[Start of Attachment]
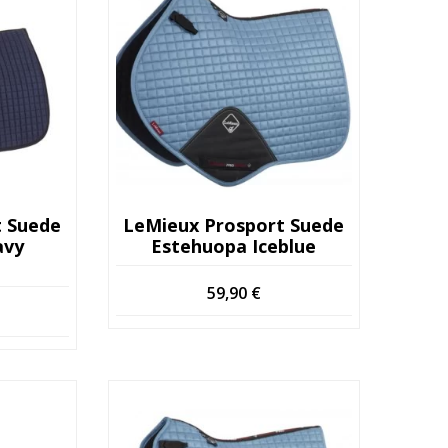
t Suede
LeMieux Prosport Suede
avy
Estehuopa Iceblue
59,90
€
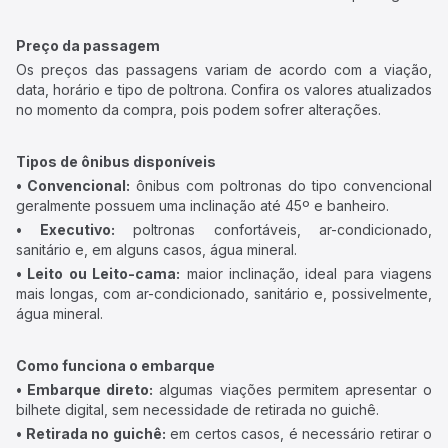
Preço da passagem
Os preços das passagens variam de acordo com a viação,
data, horário e tipo de poltrona. Confira os valores atualizados
no momento da compra, pois podem sofrer alterações.
Tipos de ônibus disponíveis
• Convencional:
ônibus com poltronas do tipo convencional
geralmente possuem uma inclinação até 45º e banheiro.
• Executivo:
poltronas confortáveis, ar-condicionado,
sanitário e, em alguns casos, água mineral.
• Leito ou Leito-cama:
maior inclinação, ideal para viagens
mais longas, com ar-condicionado, sanitário e, possivelmente,
água mineral.
Como funciona o embarque
• Embarque direto:
algumas viações permitem apresentar o
bilhete digital, sem necessidade de retirada no guichê.
• Retirada no guichê:
em certos casos, é necessário retirar o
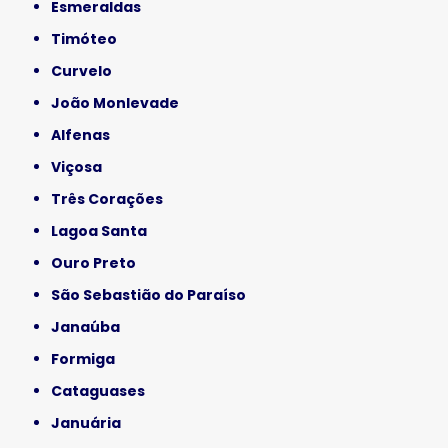
Esmeraldas
Timóteo
Curvelo
João Monlevade
Alfenas
Viçosa
Três Corações
Lagoa Santa
Ouro Preto
São Sebastião do Paraíso
Janaúba
Formiga
Cataguases
Januária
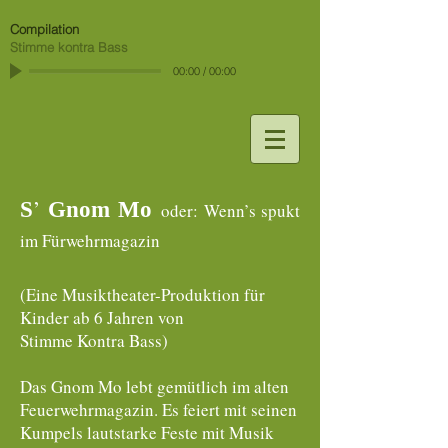
Compilation
Stimme kontra Bass
00:00
/
00:00
’
S
Gnom Mo
oder: Wenn’s spukt
im Fürwehrmagazin
(Eine Musiktheater-Produktion für
Kinder ab 6 Jahren von
Stimme Kontra Bass)
Das Gnom Mo lebt gemütlich im alten
Feuerwehrmagazin. Es feiert mit seinen
Kumpels lautstarke Feste mit Musik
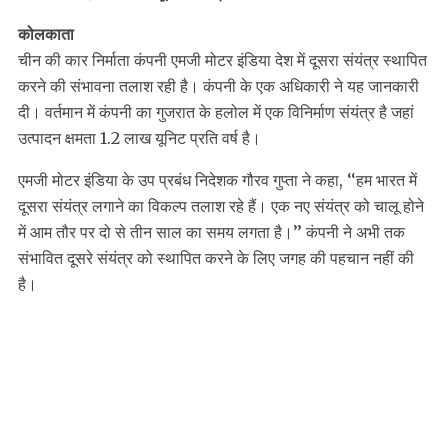
कोलकाता
चीन की कार निर्माता कंपनी एमजी मोटर इंडिया देश में दूसरा संयंत्र स्थापित
करने की संभावना तलाश रही है। कंपनी के एक अधिकारी ने यह जानकारी
दी। वर्तमान में कंपनी का गुजरात के हलोल में एक विनिर्माण संयंत्र है जहां
उत्पादन क्षमता 1.2 लाख यूनिट प्रति वर्ष है।
एमजी मोटर इंडिया के उप प्रबंध निदेशक गौरव गुप्ता ने कहा, ‘‘हम भारत में
दूसरा संयंत्र लगाने का विकल्प तलाश रहे हैं। एक नए संयंत्र को चालू होने
में आम तौर पर दो से तीन साल का समय लगता है।’’ कंपनी ने अभी तक
संभावित दूसरे संयंत्र को स्थापित करने के लिए जगह की पहचान नहीं की
है।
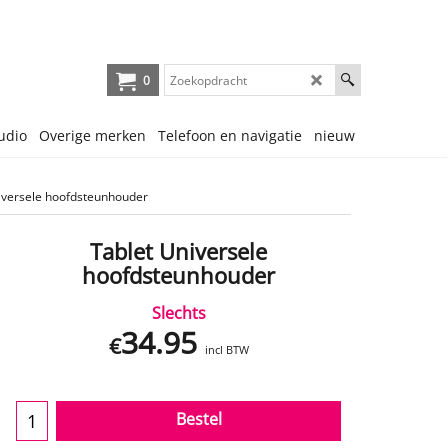
0
udio
Overige merken
Telefoon en navigatie
nieuw
iversele hoofdsteunhouder
Tablet Universele
hoofdsteunhouder
Slechts
34.95
€
incl BTW
Bestel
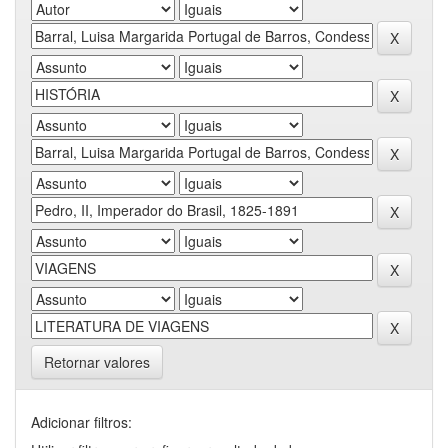
Retornar valores
Adicionar filtros:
[End of Attachment]
#### About this exercise
Extract every line of text in the listing above verbatim, in its original order, and omit the picture markers from the output.

#### Answer to the problem
t Suede
LeMieux Prosport Suede
avy
Estehuopa Iceblue
59,90
€
Preço da passagem
Os preços das passagens variam de acordo com a viação,
data, horário e tipo de poltrona. Confira os valores atualizados
no momento da compra, pois podem sofrer alterações.
Tipos de ônibus disponíveis
• Convencional:
ônibus com poltronas do tipo convencional
geralmente possuem uma inclinação até 45º e banheiro.
• Executivo:
poltronas confortáveis, ar-condicionado,
sanitário e, em alguns casos, água mineral.
• Leito ou Leito-cama:
maior inclinação, ideal para viagens
mais longas, com ar-condicionado, sanitário e, possivelmente,
água mineral.
Como funciona o embarque
• Embarque direto:
algumas viações permitem apresentar o
bilhete digital, sem necessidade de retirada no guichê.
• Retirada no guichê:
em certos casos, é necessário retirar o
Esmeraldas
Timóteo
Curvelo
João Monlevade
Alfenas
Viçosa
Três Corações
Lagoa Santa
Ouro Preto
São Sebastião do Paraíso
Janaúba
Formiga
Cataguases
Januária
Compilation
Stimme kontra Bass
00:00
/
00:00
’
S
Gnom Mo
oder: Wenn’s spukt
im Fürwehrmagazin
(Eine Musiktheater-Produktion für
Kinder ab 6 Jahren von
Stimme Kontra Bass)
Das Gnom Mo lebt gemütlich im alten
Feuerwehrmagazin. Es feiert mit seinen
Kumpels lautstarke Feste mit Musik
कोलकाता
चीन की कार निर्माता कंपनी एमजी मोटर इंडिया देश में दूसरा संयंत्र स्थापित
करने की संभावना तलाश रही है। कंपनी के एक अधिकारी ने यह जानकारी
दी। वर्तमान में कंपनी का गुजरात के हलोल में एक विनिर्माण संयंत्र है जहां
उत्पादन क्षमता 1.2 लाख यूनिट प्रति वर्ष है।
एमजी मोटर इंडिया के उप प्रबंध निदेशक गौरव गुप्ता ने कहा, ‘‘हम भारत में
दूसरा संयंत्र लगाने का विकल्प तलाश रहे हैं। एक नए संयंत्र को चालू होने
में आम तौर पर दो से तीन साल का समय लगता है।’’ कंपनी ने अभी तक
संभावित दूसरे संयंत्र को स्थापित करने के लिए जगह की पहचान नहीं की
है।
0
udio
Overige merken
Telefoon en navigatie
nieuw
iversele hoofdsteunhouder
Tablet Universele
hoofdsteunhouder
Slechts
34.95
€
incl BTW
Bestel
Retornar valores
Adicionar filtros:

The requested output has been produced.